# What is being asked:
Scan the entries for the word "worn". Every line that has it should be copied.

** Data for the task follows **

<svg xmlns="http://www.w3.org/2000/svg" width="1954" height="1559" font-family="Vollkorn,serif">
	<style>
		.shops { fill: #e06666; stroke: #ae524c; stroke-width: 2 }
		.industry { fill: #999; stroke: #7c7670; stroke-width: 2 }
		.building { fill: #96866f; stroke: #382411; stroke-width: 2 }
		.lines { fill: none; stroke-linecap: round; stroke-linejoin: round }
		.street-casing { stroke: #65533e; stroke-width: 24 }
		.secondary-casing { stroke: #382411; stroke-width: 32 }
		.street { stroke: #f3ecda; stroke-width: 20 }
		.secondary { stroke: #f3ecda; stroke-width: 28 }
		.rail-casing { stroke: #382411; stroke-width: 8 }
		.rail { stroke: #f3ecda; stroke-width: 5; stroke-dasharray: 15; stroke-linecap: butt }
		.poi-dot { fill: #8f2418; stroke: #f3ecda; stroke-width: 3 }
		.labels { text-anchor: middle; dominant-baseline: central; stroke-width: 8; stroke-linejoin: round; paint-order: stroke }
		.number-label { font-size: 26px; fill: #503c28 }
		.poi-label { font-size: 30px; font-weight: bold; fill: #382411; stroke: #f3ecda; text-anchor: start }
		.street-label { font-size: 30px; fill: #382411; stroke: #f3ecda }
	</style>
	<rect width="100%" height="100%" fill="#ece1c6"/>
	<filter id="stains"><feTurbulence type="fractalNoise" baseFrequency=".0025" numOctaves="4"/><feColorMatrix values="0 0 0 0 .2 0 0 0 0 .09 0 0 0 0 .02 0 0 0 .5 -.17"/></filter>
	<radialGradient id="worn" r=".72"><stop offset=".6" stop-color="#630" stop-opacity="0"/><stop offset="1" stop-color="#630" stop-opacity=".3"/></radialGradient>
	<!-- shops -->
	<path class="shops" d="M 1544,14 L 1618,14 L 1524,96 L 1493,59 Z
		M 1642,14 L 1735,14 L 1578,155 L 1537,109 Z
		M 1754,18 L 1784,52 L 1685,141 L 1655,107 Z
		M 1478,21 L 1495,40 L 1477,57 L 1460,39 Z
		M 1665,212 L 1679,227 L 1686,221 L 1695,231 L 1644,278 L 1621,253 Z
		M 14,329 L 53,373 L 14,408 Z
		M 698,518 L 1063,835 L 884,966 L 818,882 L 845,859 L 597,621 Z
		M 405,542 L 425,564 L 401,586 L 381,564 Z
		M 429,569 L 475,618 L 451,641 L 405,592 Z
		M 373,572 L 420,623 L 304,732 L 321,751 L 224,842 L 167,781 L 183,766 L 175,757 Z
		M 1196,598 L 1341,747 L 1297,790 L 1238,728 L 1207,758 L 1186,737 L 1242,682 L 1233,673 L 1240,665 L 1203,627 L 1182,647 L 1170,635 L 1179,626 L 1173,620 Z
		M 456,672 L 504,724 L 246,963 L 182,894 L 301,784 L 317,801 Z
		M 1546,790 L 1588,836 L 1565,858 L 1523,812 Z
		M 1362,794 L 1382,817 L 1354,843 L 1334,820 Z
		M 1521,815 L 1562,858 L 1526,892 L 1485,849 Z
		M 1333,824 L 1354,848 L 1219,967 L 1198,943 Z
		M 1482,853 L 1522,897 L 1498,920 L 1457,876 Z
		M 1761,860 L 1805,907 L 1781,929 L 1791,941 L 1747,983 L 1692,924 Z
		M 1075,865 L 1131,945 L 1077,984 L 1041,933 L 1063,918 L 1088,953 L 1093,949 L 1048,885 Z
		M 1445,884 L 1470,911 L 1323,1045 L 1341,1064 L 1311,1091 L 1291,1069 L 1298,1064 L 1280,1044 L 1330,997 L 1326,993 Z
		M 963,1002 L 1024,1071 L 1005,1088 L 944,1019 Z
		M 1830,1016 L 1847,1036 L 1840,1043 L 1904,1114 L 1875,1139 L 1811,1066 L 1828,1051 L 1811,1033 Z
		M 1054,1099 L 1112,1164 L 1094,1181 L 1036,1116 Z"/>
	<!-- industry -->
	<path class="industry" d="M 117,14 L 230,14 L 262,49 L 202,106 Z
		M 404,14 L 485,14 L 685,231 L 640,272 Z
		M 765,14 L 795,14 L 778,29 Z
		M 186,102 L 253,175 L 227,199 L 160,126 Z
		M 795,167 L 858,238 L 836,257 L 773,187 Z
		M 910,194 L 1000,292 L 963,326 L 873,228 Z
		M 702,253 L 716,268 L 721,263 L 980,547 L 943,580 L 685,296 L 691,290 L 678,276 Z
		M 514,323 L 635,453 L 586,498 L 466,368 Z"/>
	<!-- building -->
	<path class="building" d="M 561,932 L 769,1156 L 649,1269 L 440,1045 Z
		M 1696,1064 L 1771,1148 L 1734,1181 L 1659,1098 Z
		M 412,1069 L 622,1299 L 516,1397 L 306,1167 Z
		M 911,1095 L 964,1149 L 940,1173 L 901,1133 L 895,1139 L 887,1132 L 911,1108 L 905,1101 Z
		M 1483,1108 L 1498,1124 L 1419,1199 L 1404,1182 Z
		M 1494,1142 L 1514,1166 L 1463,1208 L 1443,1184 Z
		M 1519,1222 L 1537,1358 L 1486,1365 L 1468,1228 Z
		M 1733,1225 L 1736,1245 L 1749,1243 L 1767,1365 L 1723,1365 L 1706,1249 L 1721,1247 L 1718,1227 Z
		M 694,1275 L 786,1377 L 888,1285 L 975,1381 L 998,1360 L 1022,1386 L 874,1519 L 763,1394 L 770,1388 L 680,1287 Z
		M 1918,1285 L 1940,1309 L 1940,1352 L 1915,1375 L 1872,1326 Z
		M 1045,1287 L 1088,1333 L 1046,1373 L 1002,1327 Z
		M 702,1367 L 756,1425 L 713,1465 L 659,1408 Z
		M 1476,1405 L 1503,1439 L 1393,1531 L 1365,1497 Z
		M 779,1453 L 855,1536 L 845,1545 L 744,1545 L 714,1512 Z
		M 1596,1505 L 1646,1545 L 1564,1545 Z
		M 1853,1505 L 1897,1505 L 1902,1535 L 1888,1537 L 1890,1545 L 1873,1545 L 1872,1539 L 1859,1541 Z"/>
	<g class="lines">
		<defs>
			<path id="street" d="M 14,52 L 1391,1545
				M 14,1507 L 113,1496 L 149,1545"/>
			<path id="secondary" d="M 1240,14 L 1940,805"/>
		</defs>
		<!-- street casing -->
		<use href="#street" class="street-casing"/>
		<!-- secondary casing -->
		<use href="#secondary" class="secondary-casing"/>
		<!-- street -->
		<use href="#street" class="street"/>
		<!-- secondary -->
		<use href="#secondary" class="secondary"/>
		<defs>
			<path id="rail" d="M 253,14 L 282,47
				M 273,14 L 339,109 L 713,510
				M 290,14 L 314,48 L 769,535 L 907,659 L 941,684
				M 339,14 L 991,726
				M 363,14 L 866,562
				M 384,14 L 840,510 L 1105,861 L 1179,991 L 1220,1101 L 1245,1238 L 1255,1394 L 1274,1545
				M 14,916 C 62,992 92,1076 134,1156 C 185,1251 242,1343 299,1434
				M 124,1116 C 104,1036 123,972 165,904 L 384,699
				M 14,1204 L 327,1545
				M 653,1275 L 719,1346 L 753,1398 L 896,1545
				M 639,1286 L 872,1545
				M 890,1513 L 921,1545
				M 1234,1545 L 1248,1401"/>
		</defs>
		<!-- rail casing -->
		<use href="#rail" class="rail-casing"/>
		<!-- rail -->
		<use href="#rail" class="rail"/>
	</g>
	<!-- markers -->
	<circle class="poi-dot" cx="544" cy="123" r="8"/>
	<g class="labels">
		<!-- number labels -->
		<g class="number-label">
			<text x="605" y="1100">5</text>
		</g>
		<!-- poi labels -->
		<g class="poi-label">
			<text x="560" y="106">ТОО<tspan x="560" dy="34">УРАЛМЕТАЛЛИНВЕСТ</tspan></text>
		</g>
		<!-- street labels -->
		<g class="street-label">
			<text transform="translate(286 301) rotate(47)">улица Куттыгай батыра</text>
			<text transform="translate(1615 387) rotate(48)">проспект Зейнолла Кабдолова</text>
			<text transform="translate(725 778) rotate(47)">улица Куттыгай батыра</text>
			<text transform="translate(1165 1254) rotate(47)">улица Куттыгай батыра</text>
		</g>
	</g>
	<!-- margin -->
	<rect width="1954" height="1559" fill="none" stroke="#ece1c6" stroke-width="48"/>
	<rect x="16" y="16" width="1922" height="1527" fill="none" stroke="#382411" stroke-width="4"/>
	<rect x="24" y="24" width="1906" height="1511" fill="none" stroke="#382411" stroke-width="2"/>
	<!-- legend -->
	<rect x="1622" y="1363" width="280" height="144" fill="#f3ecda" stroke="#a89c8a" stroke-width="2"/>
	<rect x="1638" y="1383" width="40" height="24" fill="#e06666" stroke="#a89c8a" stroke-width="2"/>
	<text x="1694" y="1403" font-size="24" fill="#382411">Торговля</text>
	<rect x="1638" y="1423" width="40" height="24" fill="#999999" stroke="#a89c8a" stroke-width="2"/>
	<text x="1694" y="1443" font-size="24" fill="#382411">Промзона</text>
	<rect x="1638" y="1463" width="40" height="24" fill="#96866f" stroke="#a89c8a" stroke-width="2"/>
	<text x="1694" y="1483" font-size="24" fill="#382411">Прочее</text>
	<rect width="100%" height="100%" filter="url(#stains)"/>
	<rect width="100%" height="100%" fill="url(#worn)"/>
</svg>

** End of Data for the task **
** Data for the task follows **

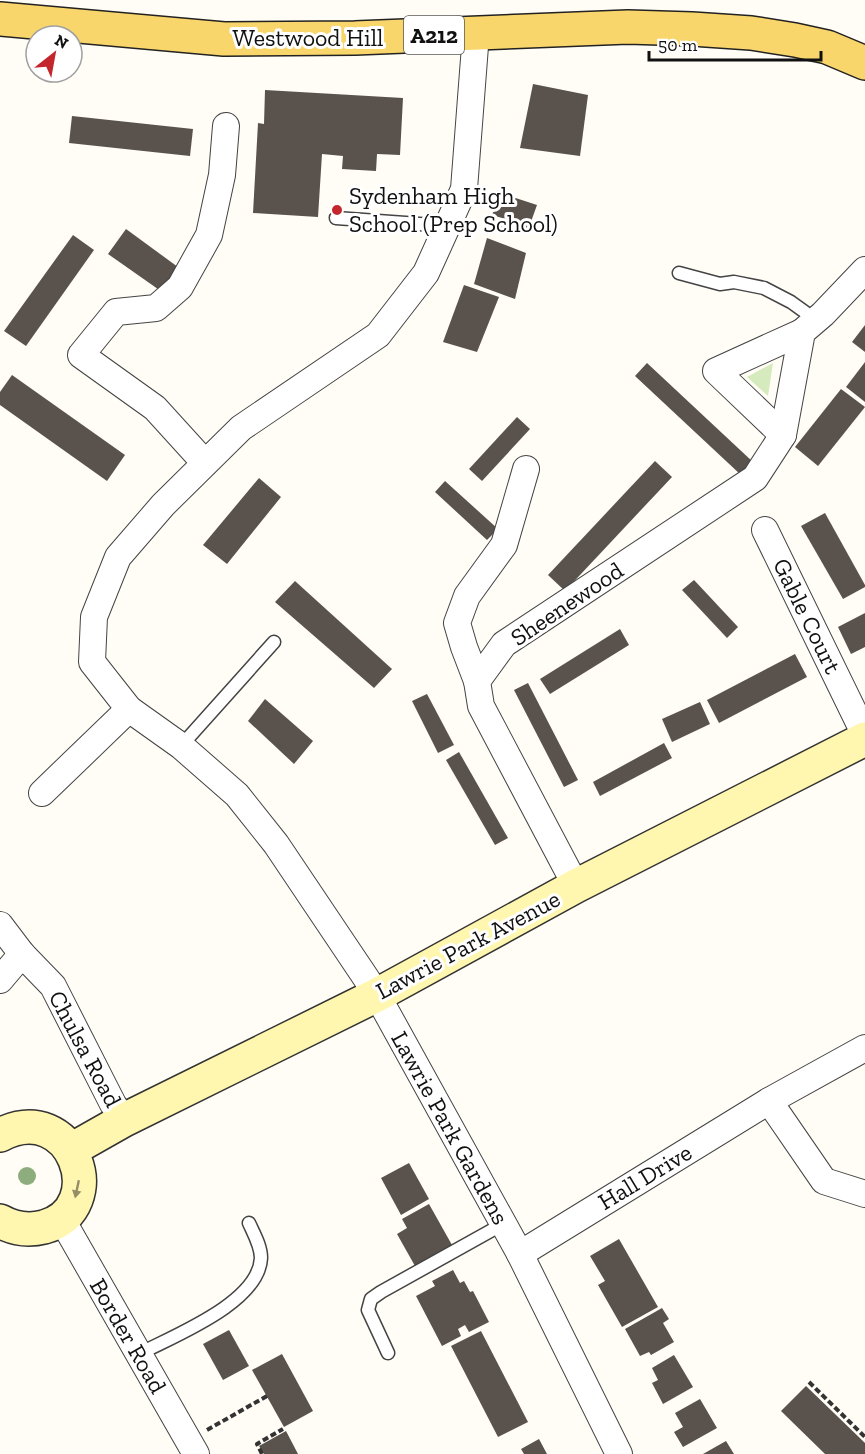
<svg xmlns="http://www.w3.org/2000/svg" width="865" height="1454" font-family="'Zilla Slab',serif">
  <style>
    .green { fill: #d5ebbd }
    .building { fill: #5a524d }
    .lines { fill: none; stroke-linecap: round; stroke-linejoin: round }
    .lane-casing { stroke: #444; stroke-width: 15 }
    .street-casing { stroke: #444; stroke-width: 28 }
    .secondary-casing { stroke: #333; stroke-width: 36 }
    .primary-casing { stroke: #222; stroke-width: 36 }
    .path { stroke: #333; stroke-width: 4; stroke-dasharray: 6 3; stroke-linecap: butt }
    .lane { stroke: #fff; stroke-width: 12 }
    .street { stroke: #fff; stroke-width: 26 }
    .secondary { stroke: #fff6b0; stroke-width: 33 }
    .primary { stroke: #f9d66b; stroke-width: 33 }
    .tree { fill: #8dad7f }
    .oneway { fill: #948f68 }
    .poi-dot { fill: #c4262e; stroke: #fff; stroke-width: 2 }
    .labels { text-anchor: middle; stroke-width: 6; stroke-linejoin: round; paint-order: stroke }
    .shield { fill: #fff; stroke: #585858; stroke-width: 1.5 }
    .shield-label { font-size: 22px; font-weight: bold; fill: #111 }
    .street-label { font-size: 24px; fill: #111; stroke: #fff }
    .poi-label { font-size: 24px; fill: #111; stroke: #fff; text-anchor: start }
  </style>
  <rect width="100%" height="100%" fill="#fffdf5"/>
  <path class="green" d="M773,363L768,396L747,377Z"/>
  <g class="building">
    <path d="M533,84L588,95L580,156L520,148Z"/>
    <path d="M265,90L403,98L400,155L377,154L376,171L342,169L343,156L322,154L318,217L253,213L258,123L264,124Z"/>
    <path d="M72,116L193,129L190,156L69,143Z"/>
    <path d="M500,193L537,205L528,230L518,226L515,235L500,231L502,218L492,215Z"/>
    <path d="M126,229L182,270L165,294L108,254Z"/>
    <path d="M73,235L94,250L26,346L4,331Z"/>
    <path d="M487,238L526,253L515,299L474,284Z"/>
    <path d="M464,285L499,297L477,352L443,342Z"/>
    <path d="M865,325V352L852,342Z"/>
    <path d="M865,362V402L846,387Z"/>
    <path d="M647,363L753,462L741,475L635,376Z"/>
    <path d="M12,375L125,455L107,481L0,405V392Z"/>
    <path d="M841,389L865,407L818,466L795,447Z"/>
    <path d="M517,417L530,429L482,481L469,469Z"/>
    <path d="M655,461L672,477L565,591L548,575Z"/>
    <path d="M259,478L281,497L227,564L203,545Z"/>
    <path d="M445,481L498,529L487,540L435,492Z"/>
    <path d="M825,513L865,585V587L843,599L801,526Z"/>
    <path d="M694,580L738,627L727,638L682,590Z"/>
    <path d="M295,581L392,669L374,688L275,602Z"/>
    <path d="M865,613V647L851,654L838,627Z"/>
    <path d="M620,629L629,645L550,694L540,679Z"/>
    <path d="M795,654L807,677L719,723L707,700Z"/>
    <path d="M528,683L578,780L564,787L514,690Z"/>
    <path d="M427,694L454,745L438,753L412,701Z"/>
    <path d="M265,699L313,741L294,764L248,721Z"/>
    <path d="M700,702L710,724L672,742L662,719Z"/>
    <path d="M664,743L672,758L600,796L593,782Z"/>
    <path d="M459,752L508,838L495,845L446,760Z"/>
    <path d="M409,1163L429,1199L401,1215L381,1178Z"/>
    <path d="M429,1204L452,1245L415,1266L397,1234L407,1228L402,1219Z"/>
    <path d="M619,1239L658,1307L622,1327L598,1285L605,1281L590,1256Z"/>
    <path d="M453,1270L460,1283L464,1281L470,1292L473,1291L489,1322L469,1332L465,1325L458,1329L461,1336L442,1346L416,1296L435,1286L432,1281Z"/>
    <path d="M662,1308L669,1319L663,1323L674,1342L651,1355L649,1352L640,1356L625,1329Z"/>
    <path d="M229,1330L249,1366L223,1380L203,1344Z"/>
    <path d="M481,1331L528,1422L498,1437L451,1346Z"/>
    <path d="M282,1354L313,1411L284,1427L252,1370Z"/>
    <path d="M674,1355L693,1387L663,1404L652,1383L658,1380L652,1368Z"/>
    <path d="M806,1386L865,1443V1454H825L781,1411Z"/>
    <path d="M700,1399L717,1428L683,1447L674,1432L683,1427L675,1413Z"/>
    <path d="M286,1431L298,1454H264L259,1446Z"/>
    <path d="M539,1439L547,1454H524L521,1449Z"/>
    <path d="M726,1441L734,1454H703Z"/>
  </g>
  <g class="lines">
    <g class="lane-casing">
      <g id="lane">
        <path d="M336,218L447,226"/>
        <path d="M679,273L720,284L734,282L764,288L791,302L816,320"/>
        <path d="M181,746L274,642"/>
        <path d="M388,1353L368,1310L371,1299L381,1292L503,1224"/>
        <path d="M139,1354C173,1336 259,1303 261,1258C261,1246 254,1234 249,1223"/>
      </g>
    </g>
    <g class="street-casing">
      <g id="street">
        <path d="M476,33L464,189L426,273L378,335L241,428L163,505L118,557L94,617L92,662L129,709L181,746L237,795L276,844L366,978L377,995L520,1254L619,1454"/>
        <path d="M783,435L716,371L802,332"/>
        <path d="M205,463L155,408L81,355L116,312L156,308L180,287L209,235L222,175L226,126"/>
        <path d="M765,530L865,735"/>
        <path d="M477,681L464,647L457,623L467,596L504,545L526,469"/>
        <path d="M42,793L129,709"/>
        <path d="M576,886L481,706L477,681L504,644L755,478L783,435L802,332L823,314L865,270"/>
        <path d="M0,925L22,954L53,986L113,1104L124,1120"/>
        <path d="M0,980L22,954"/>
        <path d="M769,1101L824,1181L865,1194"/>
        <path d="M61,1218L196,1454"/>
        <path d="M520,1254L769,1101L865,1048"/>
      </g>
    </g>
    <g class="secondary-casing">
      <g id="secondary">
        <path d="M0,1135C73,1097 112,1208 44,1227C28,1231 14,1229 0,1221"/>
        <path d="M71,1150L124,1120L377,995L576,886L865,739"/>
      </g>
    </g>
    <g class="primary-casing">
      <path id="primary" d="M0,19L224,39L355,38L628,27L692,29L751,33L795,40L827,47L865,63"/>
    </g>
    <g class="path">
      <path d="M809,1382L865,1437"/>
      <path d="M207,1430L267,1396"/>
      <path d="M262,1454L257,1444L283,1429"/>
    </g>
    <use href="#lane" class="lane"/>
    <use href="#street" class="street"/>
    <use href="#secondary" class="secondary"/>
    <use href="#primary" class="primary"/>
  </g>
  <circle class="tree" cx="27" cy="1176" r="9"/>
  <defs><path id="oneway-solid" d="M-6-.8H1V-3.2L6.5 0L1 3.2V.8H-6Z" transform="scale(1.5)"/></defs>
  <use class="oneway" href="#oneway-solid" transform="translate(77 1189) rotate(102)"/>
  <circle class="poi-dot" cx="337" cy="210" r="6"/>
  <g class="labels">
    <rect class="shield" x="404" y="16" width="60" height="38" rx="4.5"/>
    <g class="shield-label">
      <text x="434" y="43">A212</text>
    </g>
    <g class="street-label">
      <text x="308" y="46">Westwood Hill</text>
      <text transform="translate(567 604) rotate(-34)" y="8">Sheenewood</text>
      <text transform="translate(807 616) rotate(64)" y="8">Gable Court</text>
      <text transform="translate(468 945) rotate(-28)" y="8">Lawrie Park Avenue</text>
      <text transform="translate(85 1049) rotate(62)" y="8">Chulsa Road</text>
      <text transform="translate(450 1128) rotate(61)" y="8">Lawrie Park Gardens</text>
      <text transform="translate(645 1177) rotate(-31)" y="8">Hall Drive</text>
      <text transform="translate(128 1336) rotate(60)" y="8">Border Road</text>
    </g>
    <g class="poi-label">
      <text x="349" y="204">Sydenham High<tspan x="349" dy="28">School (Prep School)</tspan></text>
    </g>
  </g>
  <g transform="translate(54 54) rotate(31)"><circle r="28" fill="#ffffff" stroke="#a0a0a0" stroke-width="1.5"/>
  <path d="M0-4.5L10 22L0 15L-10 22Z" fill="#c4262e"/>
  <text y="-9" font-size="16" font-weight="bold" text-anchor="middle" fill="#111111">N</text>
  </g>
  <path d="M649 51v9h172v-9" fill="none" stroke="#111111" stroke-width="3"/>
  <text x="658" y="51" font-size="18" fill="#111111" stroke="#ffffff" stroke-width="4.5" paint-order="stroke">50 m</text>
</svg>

** End of Data for the task **

# Response area:
	<radialGradient id="worn" r=".72"><stop offset=".6" stop-color="#630" stop-opacity="0"/><stop offset="1" stop-color="#630" stop-opacity=".3"/></radialGradient>
	<rect width="100%" height="100%" fill="url(#worn)"/>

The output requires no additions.